→ **TESTO DI LETTURA**:

====

Quando gli dei prendono le armi

da "la repubblica" - 6 novembre 2001
Quando gli dei prendono le armi

UMBERTO GALIMBERTI

Quando una guerra viene caricata di sacralità espande senza misura il suo potenziale distruttivo, perché il conflitto finisce col coinvolgere non solo gli «interessi» dei belligeranti, ma la loro «identità», la loro cultura, la loro fede, in una parola quelle figure irrinunciabili che, quando sono messe in gioco, non prevedono altra alternativa se non l'annientamento dell'avversario o la propria morte.
In questi casi l'umanità retrocede dall'uso della ragione (che può fare il suo lavoro, diplomatico o anche militare, finché il conflitto resta circoscritto al contrasto degli interessi) allo scatenamento dei simboli, di fronte ai quali la ragione è impotente, perché il suo operare prende avvio solo dopo che si è usciti dall'area del sacro, e si è stati in grado di mettere tra parentesi la differenza delle rispettive visioni del mondo o, se si preferisce, dei rispettivi sfondi simbolici, in cui si radicano tutte quelle dimensioni prerazionali che costituiscono lo zoccolo duro dell'identità di un individuo, di un popolo, di una cultura, di una razza, di una fede.

Da sempre e ovunque gli uomini hanno trascinato nei loro conflitti Dio e gli dèi perché, identificandosi con le potenze ritenute superiori, gli uomini avevano l'impressione di aumentare la loro potenza e di legittimare la loro violenza. Combattere infatti per un interesse terreno che divide non scatena mai tanta forza e tanta violenza quanta ne sprigiona la lotta per la propria identità di popolo che il dio suggella e con la sua protezione garantisce.
Nelle religioni politeiste, dove gli dèi sono molti e quindi, proprio per questo, sono limitati nella loro potenza, ricorrere agli dèi significa solo proiettare nel cielo il conflitto tra gli uomini. Ma la divisione degli dèi, come ci racconta Omero nell'Iliade, non consente a nessuno dei belligeranti intorno alle mura di Troia di godere del favore dell'«onnipotenza di Dio». Di questo favore ritengono invece di godere quanti credono in un solo Dio e perciò nella guerra portano fino alle estreme conseguenze il principio dell'intolleranza che è il tratto tipico di ogni religione monoteista.
Se infatti c'è un unico Dio e io sono figlio di Dio, se il mio popolo è eletto, perché la sua fede è l'unica che indica la via della verità e della salvezza, chi sono mai gli altri? Gente da convertire o da combattere. Non ci sono alternative quando in gioco è l'unica via alla verità e alla salvezza. La tolleranza di alcune religioni monoteiste, come ad esempio quella cristiana, è una tolleranza «di fatto» non «di principio», perché chi crede nell'unico dio non può ritenere la propria condizione di fede equivalente alla condizione di chi non la condivide, perché in questo caso dovrebbe ad un tempo credere e non credere.

====

(Voci tratte da una raccolta)
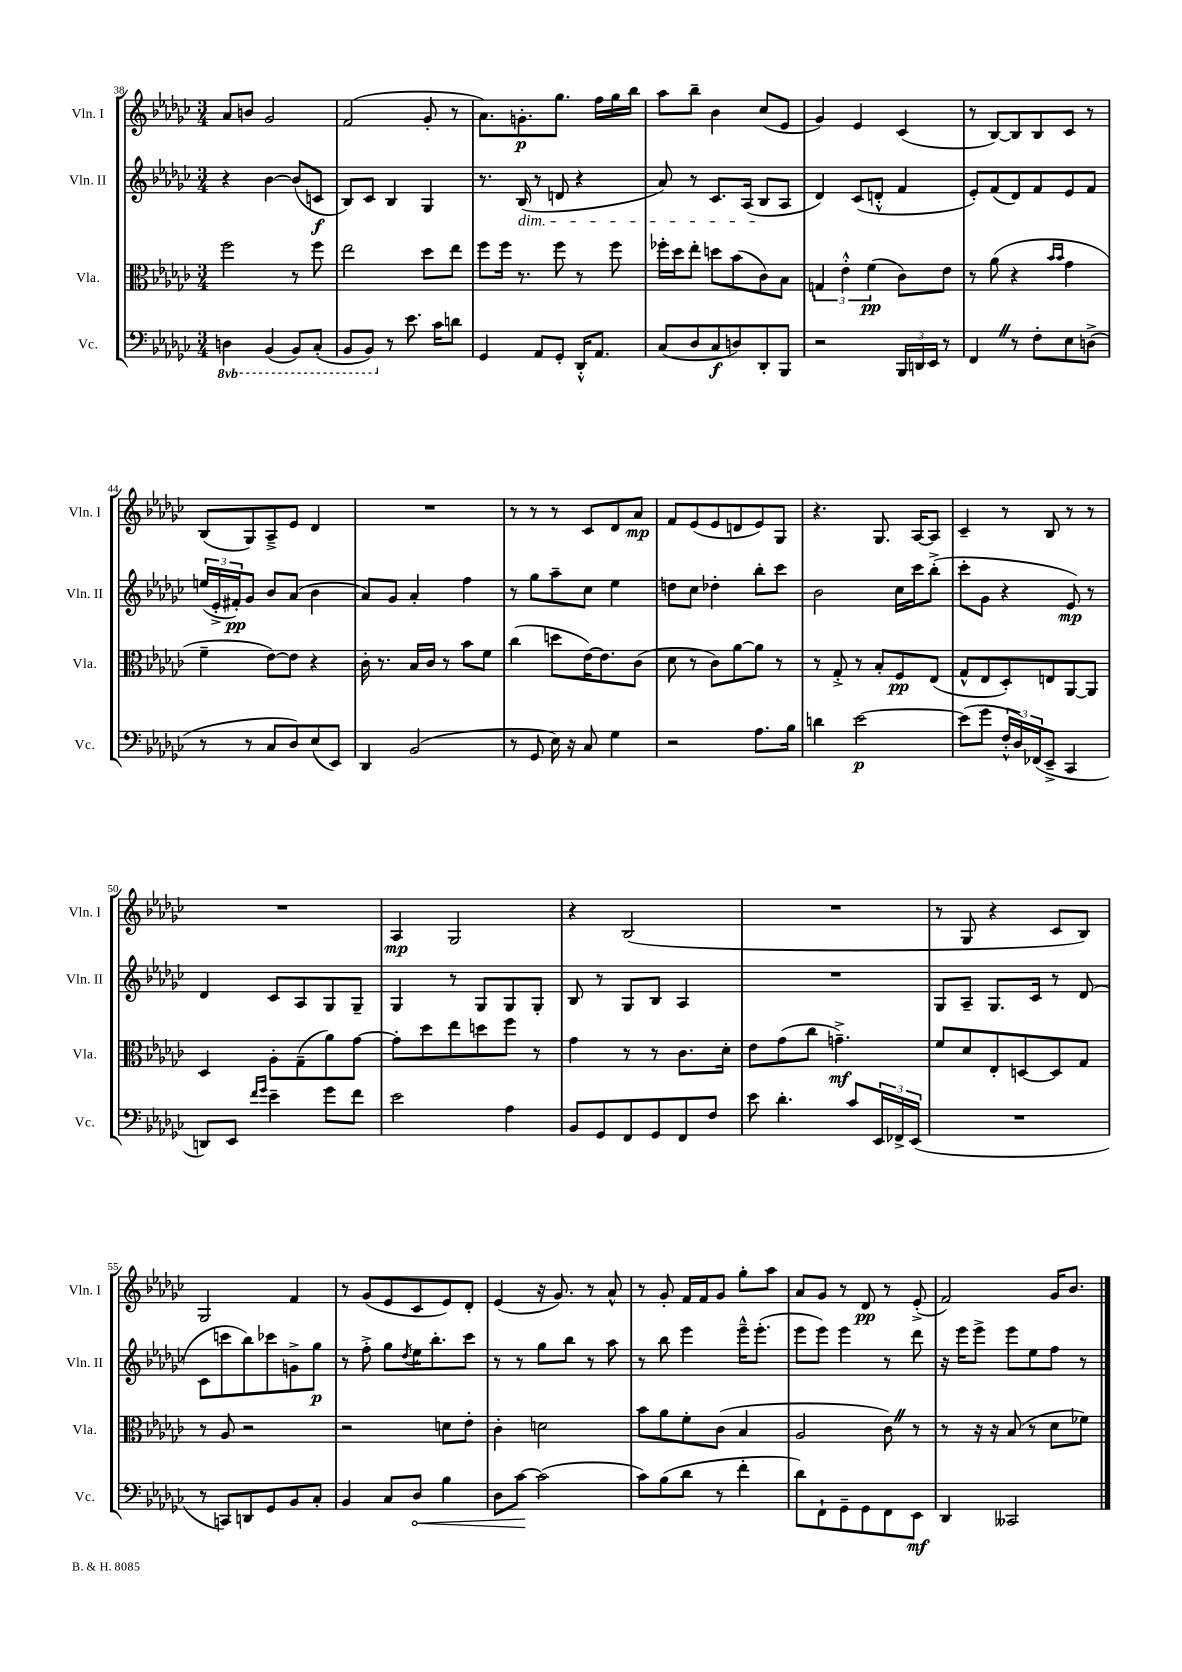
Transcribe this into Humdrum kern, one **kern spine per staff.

**kern	**dynam	**kern	**dynam	**kern	**dynam	**kern	**dynam
*part4	*part4	*part3	*part3	*part2	*part2	*part1	*part1
*staff4	*staff4	*staff3	*staff3	*staff2	*staff2	*staff1	*staff1
*I"Vc.	*	*I"Vla.	*	*I"Vln. II	*	*I"Vln. I	*
*I'Vc.	*	*I'Vla.	*	*I'Vln. II	*	*I'Vln. I	*
*clefF4	*	*clefC3	*	*clefG2	*	*clefG2	*
*k[b-e-a-d-g-c-]	*	*k[b-e-a-d-g-c-]	*	*k[b-e-a-d-g-c-]	*	*k[b-e-a-d-g-c-]	*
*M3/4	*	*M3/4	*	*M3/4	*	*M3/4	*
*8ba	*	*	*	*	*	*	*
=38	=38	=38	=38	=38	=38	=38	=38
4DDn\	.	2ff\	.	4r	.	8a-/L	.
.	.	.	.	.	.	8bn/J	.
(4BBB-/	.	.	.	[4b-\	.	2g-/	.
8BBB-/L)	.	8r	.	(8b-/L]	.	.	.
(8CC-'/J	.	8ff\	.	8cn/J	f	.	.
=39	=39	=39	=39	=39	=39	=39	=39
8BBB-/L	.	2ee-\	.	8B-/L)	.	(2f/	.
8BBB-/J)	.	.	.	8c-/J	.	.	.
*X8ba	*	*	*	*	*	*	*
8r	.	.	.	4B-/	.	.	.
8.e-\	.	.	.	.	.	.	.
.	.	8dd-\L	.	4G-/	.	8g-'/	.
16c-\KL	.	.	.	.	.	.	.
8dn\J	.	8ee-\J	.	.	.	8r	.
=40	=40	=40	=40	=40	=40	=40	=40
4GG-/	.	8ff\L	.	8.r	.	8.a-\L)	.
.	.	16ff\Jk	.	.	.	.	.
!	!	!	!	!LO:TX:b:i:t=dim.	!	!	!
.	.	8.r	.	(16B-/	.	8.gn'\	p
8AA-/L	.	.	.	8r	.	.	.
8GG-'/J	.	8ff\	.	8dn/	.	8.gg-\J	.
16DD-'^^/KL	.	8r	.	4r	.	.	.
8.AA-/J	.	.	.	.	.	16ff\LL	.
.	.	8ff\	.	.	.	16gg-\	.
.	.	.	.	.	.	16bb-\JJ	.
=41	=41	=41	=41	=41	=41	=41	=41
(8C-/L	.	16ff-X'\LL	.	8a-/)	.	8aa-\L	.
.	.	16dd-\J	.	.	.	.	.
8D-/	.	8ee-'\J	.	8r	.	8bb-~\J	.
8C-/	f	8ddn\L	.	8.c-/L	.	4b-\	.
8Dn/)	.	(8b-\	.	.	.	.	.
.	.	.	.	(16A-/Jk	.	.	.
8DD-'/	.	8c-\)	.	8B-/L	.	(8cc-/L	.
8BBB-/J	.	8B-\J	.	8A-/J	.	8e-/J	.
=42	=42	=42	=42	=42	=42	=42	=42
2r	.	6Gn/	.	4d-/)	.	4g-/)	.
.	.	6e-'^^\	.	.	.	.	.
.	.	.	.	(8c-/L	.	4e-/	.
.	.	(6f\	pp	.	.	.	.
.	.	.	.	8dn'^^/J	.	.	.
24BBB-/LL	.	8c-\L)	.	4f/	.	(4c-/	.
24DDn/	.	.	.	.	.	.	.
24EE-/JJ	.	.	.	.	.	.	.
8r	.	8e-\J	.	.	.	.	.
=43	=43	=43	=43	=43	=43	=43	=43
4FFZ/	.	8r	.	8e-'/L)	.	8r	.
.	.	(8a-\	.	(8f/	.	[8B-/L)	.
8r	.	4r	.	8d-/)	.	8B-/]	.
8F'\L	.	.	.	8f/	.	8B-/	.
.	.	16qqb-/LL	.	.	.	.	.
.	.	16qqb-/JJ	.	.	.	.	.
8E-\	.	4g-\	.	8e-/	.	8c-/J	.
(8Dn^\J	.	.	.	8f/J	.	8r	.
!!LO:LB:g=z
=44	=44	=44	=44	=44	=44	=44	=44
8r	.	4f~\	.	(24een/LL	.	(8B-/L	.
.	.	.	.	24e-'^/	.	.	.
.	.	.	.	24f#X'/J)	pp	.	.
8r	.	.	.	8g-/J	.	8G-/)	.
8C-/L	.	[8e-\L)	.	8b-/L	.	8A-~^/	.
8D-/)	.	8e-\J]	.	(8a-/J	.	8e-/J	.
(8E-/	.	4r	.	4b-\	.	4d-/	.
8EE-/J)	.	.	.	.	.	.	.
=45	=45	=45	=45	=45	=45	=45	=45
4DD-/	.	16c-'\	.	8a-/L)	.	2.r	.
.	.	8.r	.	.	.	.	.
.	.	.	.	8g-/J	.	.	.
(2BB-/	.	16B-/LL	.	4a-'/	.	.	.
.	.	16c-/JJ	.	.	.	.	.
.	.	8r	.	.	.	.	.
.	.	8b-\L	.	4ff\	.	.	.
.	.	8f\J	.	.	.	.	.
=46	=46	=46	=46	=46	=46	=46	=46
8r	.	(4cc-\	.	8r	.	8r	.
8GG-/	.	.	.	8gg-\L	.	8r	.
16E-\)	.	8ddn\L	.	8aa-~\	.	8r	.
16r	.	.	.	.	.	.	.
8C-/	.	[16e-\K)	.	8cc-\J	.	8c-/L	.
.	.	8.e-\]	.	.	.	.	.
4G-\	.	.	.	4ee-\	.	8d-/	.
.	.	(8c-\J	.	.	.	8a-/J	mp
=47	=47	=47	=47	=47	=47	=47	=47
2r	.	8d-\	.	8ddn\L	.	8f/L	.
.	.	8r	.	8cc-\J	.	(8e-/	.
.	.	8c-\L)	.	4dd-X'\	.	8e-/	.
.	.	[8a-\	.	.	.	8dn/	.
8.A-\L	.	8a-\J]	.	8bb-'\L	.	8e-/)	.
.	.	8r	.	8ccc-\J	.	8G-/J	.
16B-\Jk	.	.	.	.	.	.	.
=48	=48	=48	=48	=48	=48	=48	=48
4dn\	.	8r	.	2b-\	.	4.r	.
.	.	8G-'^/	.	.	.	.	.
[2e-\	p	8r	.	.	.	.	.
.	.	8B-'/L	.	.	.	8.G-/	.
.	.	8F/	pp	16cc-\LL	.	.	.
.	.	.	.	16ccc-\J	.	[16A-/KL	.
.	.	(8E-/J	.	(8bb-'^\J	.	8A-/J]	.
=49	=49	=49	=49	=49	=49	=49	=49
(8e-\L]	.	8G-^^/L	.	8ccc-'\L	.	4c-~/	.
8g-\J	.	8E-/	.	8g-\J	.	.	.
24F'^^/LL	.	8D-'/)	.	4r	.	8r	.
24D-/)	.	.	.	.	.	.	.
(24FF-X/J	.	.	.	.	.	.	.
8EE-~^/J	.	8En/	.	.	.	8B-/	.
4CC-/	.	[8AA-/	.	8e-/)	mp	8r	.
.	.	8AA-/J]	.	8r	.	8r	.
!!LO:LB:g=z
=50	=50	=50	=50	=50	=50	=50	=50
8DDn/L)	.	4D-/	.	4d-/	.	2.r	.
8EE-/J	.	.	.	.	.	.	.
16qqf/LL	.	.	.	.	.	.	.
16qqg-/JJ	.	.	.	.	.	.	.
4e-~\	.	8A-'\L	.	8c-/L	.	.	.
.	.	(8G-~\	.	8A-/	.	.	.
8g-\L	.	8a-\)	.	8G-/	.	.	.
8f\J	.	[8g-\J	.	8G-~/J	.	.	.
=51	=51	=51	=51	=51	=51	=51	=51
2e-\	.	8g-'\L]	.	4G-/	.	4A-/	mp
.	.	8dd-\	.	.	.	.	.
.	.	8ee-\	.	8r	.	2G-/	.
.	.	8ddn\	.	8G-/L	.	.	.
4A-\	.	8ff\J	.	8G-/	.	.	.
.	.	8r	.	8G-'/J	.	.	.
=52	=52	=52	=52	=52	=52	=52	=52
8BB-/L	.	4g-\	.	8B-/	.	4r	.
8GG-/	.	.	.	8r	.	.	.
8FF/	.	8r	.	8G-/L	.	(2B-/	.
8GG-/	.	8r	.	8B-/J	.	.	.
8FF/	.	8.c-\L	.	4A-/	.	.	.
8F/J	.	.	.	.	.	.	.
.	.	16d-'\Jk	.	.	.	.	.
=53	=53	=53	=53	=53	=53	=53	=53
8e-\	.	8e-\L	.	2.r	.	2.r	.
4.d-'\	.	(8g-\	.	.	.	.	.
.	.	8cc-\J	.	.	.	.	.
.	.	4.gn~^\)	mf	.	.	.	.
8c-/L	.	.	.	.	.	.	.
24EE-/L	.	.	.	.	.	.	.
24FF-X^/	.	.	.	.	.	.	.
(24EE-/JJ	.	.	.	.	.	.	.
=54	=54	=54	=54	=54	=54	=54	=54
2.r	.	8f/L	.	8G-/L	.	8r	.
.	.	8d-/	.	8A-~/J	.	8G-/	.
.	.	8E-'/	.	8.G-/L	.	4r	.
.	.	[8Dn/	.	.	.	.	.
.	.	.	.	16c-/Jk	.	.	.
.	.	8D/]	.	8r	.	8c-/L	.
.	.	8G-/J	.	(8d-/	.	8B-/J)	.
!!LO:LB:g=z
=55	=55	=55	=55	=55	=55	=55	=55
8r	.	8r	.	8c-\L	.	2G-/	.
8CCn/L)	.	8A-/	.	8cccn\	.	.	.
8DDn/	.	2r	.	8bb-\)	.	.	.
8GG-/	.	.	.	8ccc-X\	.	.	.
8BB-/	.	.	.	8gn^\	.	4f/	.
8C-'/J	.	.	.	8gg-\J	p	.	.
=56	=56	=56	=56	=56	=56	=56	=56
4BB-/	.	2r	.	8r	.	8r	.
.	.	.	.	8ff'^\	.	(8g-/L	.
8C-/L	.	.	.	8gg-\L	.	8e-/	.
.	.	.	.	8qdd-/	.	.	.
!	!LO:HP:b	!	!	!	!	!	!
8D-/J	<	.	.	16ee-\K	.	8c-/	.
.	.	.	.	8.bb-'\	.	.	.
4B-\	.	8dn\L	.	.	.	8e-/)	.
.	.	8e-'\J	.	8ccc-\J	.	8d-'/J	.
=57	=57	=57	=57	=57	=57	=57	=57
8D-\L	.	4c-'\	.	8r	.	(4e-/	.
[8c-\J	.	.	.	8r	.	.	.
(2c-\]	[	2dn\	.	8gg-\L	.	16r	.
.	.	.	.	.	.	8.g-/)	.
.	.	.	.	8bb-\J	.	.	.
.	.	.	.	8r	.	8r	.
.	.	.	.	8aa-\	.	8a-^^/	.
=58	=58	=58	=58	=58	=58	=58	=58
8c-\L)	.	8b-\L	.	8r	.	8r	.
(8B-\	.	8a-\	.	8bb-\	.	8g-'/	.
8d-\J	.	8f'\	.	4eee-\	.	16f/LL	.
.	.	.	.	.	.	16f/J	.
8r	.	(8c-\J	.	.	.	8g-/J	.
4f'\	.	4B-/	.	16eee-~^^\KL	.	8gg-'\L	.
.	.	.	.	(8.eee-'\J	.	.	.
.	.	.	.	.	.	8aa-\J	.
=59	=59	=59	=59	=59	=59	=59	=59
8d-\L)	.	2A-/	.	8eee-\L	.	8a-/L	.
8FF`\	.	.	.	8eee-\J)	.	8g-/J	.
8GG-~\	.	.	.	4eee-\	.	8r	.
8GG-\	.	.	.	.	.	8d-/	pp
8FF\	.	8c-Z\)	.	8r	.	8r	.
8EE-\J	mf	8r	.	8ddd-\	.	(8e-'^/	.
=60	=60	=60	=60	=60	=60	=60	=60
4DD-/	.	8r	.	16r	.	2f/)	.
.	.	.	.	16eee-\KL	.	.	.
.	.	16r	.	8eee-^\J	.	.	.
.	.	16r	.	.	.	.	.
2CC--X/	.	(8B-/	.	8eee-\L	.	.	.
.	.	8r	.	8ee-\	.	.	.
.	.	8d-\L	.	8ff\J	.	16g-/KL	.
.	.	.	.	.	.	8.b-/J	.
.	.	8f-X\J)	.	8r	.	.	.
==	==	==	==	==	==	==	==
*-	*-	*-	*-	*-	*-	*-	*-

====

→ **IL QUESITO**: Nel testo di lettura sulla guerra e il sacro, quale principio è indicato come il tratto tipico di ogni religione monoteista? Per lo svolgimento non occorre consultare le voci.

→ **RISPOSTA ALL'ESERCIZIO**: Il principio dell'intolleranza.